The book was rejected by a series of publishers, but caught the eye of the editors of River Teeth, a literary journal at Ashland University in Ashland, Ohio. Downs' book was awarded the River Teeth Literary Nonfiction Prize, and part of the deal was to have the book published by the University of Nebraska Press.
On one level, House of Good Hope is an engaging story of the five young men Downs befriended in Hartford, who made a pact among themselves to stay true to their hometown and work to make it better. They've all fulfilled at least the spirit of that promise, leading good, productive lives, if not necessarily staying in Hartford.
Downs, who has an MFA in creative writing, achieves a remarkable level of empathy with the five boys, getting inside their heads to reveal their dreams and fears. How did he do it?
"First I did have to spend a lot of time with them; I had to ask them a lot of questions about what they were thinking and feeling," Downs said. "I learned a lot of that when I studied creative writing, how to imagine being another person."

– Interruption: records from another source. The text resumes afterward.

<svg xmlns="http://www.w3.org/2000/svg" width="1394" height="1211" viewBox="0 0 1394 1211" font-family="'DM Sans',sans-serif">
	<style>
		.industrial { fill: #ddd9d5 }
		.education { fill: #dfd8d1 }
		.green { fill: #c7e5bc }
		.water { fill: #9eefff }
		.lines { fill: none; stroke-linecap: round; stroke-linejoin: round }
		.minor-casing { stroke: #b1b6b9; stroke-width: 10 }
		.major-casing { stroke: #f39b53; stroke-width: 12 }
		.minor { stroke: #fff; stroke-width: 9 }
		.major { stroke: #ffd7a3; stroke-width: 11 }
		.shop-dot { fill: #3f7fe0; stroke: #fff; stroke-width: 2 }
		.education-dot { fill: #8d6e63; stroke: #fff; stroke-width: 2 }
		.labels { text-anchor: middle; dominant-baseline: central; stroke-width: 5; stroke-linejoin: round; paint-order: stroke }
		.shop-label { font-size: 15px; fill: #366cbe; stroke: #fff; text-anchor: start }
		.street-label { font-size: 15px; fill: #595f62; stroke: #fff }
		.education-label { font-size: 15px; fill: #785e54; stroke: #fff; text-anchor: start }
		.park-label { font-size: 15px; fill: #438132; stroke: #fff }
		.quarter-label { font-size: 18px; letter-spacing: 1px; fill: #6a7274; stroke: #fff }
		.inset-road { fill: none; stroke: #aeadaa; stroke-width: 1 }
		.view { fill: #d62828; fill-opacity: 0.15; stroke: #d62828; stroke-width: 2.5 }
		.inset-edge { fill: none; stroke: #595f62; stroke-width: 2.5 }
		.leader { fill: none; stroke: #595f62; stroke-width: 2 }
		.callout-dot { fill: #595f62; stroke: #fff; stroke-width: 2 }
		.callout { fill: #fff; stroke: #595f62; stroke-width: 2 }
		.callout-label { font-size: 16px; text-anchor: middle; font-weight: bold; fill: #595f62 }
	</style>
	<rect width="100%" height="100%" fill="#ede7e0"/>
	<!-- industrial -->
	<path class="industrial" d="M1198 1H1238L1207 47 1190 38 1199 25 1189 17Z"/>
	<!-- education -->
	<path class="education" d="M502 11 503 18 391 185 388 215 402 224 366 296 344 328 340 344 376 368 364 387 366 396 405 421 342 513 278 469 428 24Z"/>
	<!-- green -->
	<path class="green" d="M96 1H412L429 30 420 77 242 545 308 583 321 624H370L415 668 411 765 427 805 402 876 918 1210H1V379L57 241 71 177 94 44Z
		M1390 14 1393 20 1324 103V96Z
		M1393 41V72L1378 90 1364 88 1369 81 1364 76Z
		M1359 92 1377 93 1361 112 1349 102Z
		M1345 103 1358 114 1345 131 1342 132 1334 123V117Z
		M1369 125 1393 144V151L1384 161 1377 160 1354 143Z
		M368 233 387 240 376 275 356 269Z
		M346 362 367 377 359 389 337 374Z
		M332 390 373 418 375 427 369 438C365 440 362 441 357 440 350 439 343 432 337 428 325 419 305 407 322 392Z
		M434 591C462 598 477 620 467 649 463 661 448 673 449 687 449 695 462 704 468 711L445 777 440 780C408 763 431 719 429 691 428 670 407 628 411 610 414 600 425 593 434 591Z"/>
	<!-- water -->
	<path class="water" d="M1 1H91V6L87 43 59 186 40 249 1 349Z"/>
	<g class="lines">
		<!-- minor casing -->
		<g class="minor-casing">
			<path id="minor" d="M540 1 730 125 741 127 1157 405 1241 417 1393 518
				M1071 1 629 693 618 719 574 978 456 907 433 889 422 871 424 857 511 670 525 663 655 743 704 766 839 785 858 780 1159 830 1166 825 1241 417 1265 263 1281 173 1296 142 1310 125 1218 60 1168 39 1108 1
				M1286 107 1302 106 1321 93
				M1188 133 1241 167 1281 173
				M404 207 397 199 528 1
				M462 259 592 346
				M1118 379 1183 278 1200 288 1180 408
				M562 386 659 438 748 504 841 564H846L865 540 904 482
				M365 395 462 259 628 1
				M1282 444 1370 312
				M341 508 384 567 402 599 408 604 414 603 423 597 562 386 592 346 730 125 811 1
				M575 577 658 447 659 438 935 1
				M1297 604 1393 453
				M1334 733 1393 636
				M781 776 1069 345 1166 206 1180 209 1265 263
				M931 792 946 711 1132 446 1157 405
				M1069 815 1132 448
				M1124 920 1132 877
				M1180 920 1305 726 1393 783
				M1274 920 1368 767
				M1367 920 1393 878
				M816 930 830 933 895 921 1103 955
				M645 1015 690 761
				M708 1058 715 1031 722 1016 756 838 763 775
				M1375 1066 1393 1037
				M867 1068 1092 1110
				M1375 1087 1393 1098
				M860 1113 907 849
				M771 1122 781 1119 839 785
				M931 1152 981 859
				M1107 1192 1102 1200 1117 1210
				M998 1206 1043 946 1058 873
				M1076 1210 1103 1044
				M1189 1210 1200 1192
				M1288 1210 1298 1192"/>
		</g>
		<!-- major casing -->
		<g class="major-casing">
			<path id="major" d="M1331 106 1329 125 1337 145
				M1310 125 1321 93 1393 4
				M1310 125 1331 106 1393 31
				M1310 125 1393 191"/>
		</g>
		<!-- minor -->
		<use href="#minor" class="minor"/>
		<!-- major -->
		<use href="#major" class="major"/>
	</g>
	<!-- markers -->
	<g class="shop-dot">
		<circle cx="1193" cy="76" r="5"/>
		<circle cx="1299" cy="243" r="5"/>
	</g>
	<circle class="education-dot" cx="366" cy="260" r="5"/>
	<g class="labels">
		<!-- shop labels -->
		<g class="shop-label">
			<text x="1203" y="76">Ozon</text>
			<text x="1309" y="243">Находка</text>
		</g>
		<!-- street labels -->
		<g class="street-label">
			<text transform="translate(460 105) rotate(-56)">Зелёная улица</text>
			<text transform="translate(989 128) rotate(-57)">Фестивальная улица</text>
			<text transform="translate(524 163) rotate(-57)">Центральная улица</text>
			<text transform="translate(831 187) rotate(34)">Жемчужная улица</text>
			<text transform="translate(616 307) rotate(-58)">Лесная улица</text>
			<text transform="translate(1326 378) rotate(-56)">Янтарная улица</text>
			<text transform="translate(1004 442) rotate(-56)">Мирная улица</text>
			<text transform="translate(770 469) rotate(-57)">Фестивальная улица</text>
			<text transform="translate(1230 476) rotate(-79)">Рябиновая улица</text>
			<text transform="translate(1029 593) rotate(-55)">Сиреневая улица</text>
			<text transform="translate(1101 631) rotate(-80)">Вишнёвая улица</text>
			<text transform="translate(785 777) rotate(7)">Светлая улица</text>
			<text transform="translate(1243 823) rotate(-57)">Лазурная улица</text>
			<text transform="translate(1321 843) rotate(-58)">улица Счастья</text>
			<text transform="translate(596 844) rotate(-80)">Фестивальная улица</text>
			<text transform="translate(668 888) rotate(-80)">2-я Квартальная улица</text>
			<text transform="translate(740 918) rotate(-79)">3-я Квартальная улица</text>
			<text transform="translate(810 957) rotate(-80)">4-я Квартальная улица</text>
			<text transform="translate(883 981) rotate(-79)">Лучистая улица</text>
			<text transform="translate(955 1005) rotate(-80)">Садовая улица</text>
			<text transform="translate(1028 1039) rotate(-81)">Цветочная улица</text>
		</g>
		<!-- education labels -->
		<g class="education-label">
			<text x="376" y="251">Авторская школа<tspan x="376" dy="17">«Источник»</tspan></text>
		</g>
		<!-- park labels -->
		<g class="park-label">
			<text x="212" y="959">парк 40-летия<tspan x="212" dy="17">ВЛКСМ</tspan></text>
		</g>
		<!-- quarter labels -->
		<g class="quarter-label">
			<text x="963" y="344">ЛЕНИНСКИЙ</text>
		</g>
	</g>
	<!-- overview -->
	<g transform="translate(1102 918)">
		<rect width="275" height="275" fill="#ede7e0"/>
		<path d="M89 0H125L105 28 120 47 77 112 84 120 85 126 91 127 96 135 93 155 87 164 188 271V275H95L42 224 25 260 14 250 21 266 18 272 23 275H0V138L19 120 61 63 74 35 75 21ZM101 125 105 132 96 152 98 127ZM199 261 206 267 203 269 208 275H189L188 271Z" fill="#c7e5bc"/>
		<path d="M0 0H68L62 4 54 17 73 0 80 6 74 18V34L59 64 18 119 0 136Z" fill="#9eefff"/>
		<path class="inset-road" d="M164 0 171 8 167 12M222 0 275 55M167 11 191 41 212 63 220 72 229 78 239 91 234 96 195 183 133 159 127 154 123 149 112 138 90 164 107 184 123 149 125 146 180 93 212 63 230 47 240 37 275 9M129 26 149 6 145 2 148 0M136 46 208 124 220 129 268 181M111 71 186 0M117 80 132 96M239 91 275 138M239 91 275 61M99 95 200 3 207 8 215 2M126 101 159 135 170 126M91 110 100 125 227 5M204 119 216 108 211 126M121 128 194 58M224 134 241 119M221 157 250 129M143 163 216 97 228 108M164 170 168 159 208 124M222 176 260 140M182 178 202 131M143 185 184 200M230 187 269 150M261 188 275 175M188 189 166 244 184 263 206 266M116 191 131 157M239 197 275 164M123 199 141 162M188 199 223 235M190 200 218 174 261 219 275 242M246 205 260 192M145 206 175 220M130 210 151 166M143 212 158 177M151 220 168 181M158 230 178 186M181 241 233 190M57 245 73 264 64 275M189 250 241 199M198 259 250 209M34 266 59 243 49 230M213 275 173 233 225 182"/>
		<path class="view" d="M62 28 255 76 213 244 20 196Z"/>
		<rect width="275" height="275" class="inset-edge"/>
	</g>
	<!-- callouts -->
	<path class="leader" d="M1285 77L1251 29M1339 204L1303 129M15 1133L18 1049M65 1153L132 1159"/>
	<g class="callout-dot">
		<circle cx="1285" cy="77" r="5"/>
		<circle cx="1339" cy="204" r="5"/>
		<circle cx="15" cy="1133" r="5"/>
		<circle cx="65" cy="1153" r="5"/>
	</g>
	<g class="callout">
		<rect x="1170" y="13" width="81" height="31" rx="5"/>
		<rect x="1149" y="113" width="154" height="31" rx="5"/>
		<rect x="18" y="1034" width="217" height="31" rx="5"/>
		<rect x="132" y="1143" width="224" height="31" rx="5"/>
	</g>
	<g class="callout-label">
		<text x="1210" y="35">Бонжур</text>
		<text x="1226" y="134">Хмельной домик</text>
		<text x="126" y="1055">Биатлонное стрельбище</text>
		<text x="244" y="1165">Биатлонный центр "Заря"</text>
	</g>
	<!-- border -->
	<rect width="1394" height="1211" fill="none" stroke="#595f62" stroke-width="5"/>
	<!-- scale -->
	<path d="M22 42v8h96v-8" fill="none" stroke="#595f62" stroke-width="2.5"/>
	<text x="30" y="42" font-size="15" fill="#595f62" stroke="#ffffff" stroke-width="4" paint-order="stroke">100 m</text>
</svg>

Finally, said Downs, he violated the "journalism dictum" of not letting your subjects see what you have written about them ahead of time.
"I gave [the story] to them and said 'Read this. If I got anything wrong, you tell me.'" Downs said. "I would not have felt comfortable with that level of empathic imagination if I hadn't given them a chance to correct me."
There were no corrections.
On another level, House of Good Hope is an analysis of the economic and racial challenges Hartford faced then and now, and on that score Downs is equally insightful.
"By the time Eric and his friends entered high school, Hartford's wealth had, for the most part, moved into surrounding suburbs with names hearkening back to the English colonists' roots, names such as Avon, Simsbury, and Farmington, names that over time have come to mean 'wealth' to those who live in Greater Hartford," he writes.
"When I go back I'm sometimes heartened by the things I see, but what I'm convinced of is that Hartford's success does not so much lie downtown as it does in the neighborhoods," he said. "When the neighborhoods are safe, clean and rich — they're already rich with cultural life — that's what's going to help make Hartford work."